When you inhale, any bacteria built up from those nights you forgot to brush can travel into your lungs, settle down, and cause infections. This bacterial colonization can lead to pneumonia or chronic obstructive pulmonary disease—two of the leading causes of death in the United States, especially in those with already compromised immune systems.
The average American pays her dentist a visit more often than her general practitioner. And because more than 90 percent of systemic diseases have oral manifestations, there’s a good chance your oral health care professional could be the first to notice a change in your well-being. —EM
If your dentist sees…Increasingly fragile gums and bleeding and reddening around the teeth, plus an atrophying tongue
That could mean…Diabetes
And they might say…If you haven’t already been diagnosed with diabetes, you should speak with your internist or an endocrinologist. No matter what, you need to get your gums healthy by brushing twice a day, flossing regularly, and seeing your dentist at least once a year. Treating signs of gum disease has been proven to help diabetics improve glycemic control.
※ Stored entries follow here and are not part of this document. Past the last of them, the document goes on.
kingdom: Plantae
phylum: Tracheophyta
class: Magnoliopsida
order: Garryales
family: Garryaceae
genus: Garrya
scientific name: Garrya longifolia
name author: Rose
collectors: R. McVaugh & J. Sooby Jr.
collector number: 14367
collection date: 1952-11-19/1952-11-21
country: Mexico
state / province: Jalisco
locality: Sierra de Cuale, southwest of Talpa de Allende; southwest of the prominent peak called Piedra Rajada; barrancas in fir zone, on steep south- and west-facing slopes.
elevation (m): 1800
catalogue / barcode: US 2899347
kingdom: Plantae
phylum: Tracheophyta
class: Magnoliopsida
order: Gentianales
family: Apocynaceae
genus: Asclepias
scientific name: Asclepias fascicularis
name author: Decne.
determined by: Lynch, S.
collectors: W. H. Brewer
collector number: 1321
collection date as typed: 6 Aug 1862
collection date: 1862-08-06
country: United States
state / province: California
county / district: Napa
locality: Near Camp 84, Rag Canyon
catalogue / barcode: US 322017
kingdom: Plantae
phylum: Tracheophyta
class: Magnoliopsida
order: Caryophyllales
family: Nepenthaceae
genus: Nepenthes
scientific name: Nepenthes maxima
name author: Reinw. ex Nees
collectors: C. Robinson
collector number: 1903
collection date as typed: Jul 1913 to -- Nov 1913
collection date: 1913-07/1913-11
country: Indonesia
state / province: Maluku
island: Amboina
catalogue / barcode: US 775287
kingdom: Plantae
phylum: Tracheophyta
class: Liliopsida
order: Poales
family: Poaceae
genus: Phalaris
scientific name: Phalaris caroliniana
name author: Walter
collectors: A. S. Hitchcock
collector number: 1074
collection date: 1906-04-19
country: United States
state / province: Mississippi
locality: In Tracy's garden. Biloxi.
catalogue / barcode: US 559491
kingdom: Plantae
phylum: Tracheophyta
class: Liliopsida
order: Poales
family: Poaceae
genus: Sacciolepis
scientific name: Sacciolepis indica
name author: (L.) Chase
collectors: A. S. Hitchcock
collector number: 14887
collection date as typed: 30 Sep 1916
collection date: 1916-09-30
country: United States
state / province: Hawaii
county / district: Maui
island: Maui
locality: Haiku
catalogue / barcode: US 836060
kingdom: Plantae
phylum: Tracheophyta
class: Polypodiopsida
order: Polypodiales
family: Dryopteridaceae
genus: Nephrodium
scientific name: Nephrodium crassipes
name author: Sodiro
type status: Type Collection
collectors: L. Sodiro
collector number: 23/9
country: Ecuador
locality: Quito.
If your dentist sees…Pale and receding gums and atypical smoothness of the tongue
That could mean…Anemia
And they might say…Take your vitamins. Iron deficiency anemia and vitamin B complex deficiencies can upset the chemistry in the mouth and lead to such erosions.
If your dentist sees…Severe bleeding and inflammation around the gums, sometimes coupled with aching bones and joints
That could mean…Leukemia
And they might say…Leukemic cells will infiltrate gums when the condition becomes severe. Talk to your doctor and/or oncologist immediately.
If your dentist sees…Lesions in and around the mouth (such as open blisters and wounds in the cheek cavities)
That could mean…Pemphigus vulgaris
And they might say…Oral symptoms for this autoimmune skin disease can show up nearly five months before they do on the rest of the body. Minimize the risk of infection by thoroughly cleaning any wounds. See your primary care doc or an immunologist.
If your dentist sees…Dry mouth and burning sensations throughout the gums paired with an altered sense of taste
That could mean…Menopause
And they might say…As hormones change during the onset of menopause, physical changes can also occur throughout the body, including in the oral cavity. Dry mouth is one of the most common symptoms; it can alter your sense of taste and increase your risk for cavities because of an insufficient level of saliva. Talk to your dentist about topical gels and prescription mouthwash.
If your dentist sees…Sensitive teeth, eroding tooth enamel, and dry throat
That could mean…Bulimia
And they might say…Vomiting exposes teeth to acidic contents in the stomach and can disproportionately erode tooth enamel on the tongue side of the teeth, causing them to disintegrate. Talk to your GP about getting help.
If your dentist sees…Bumps and lumps in the mouth and ulcers that won’t heal
That could mean…Lichen Planus
And they might say…This autoimmune disease attacks the surface of the skin and causes small bumps and rough skin; however, it typically first appears in the mouth. Gums will be red and inflamed, and there may be small sores as well. See your dermatologist.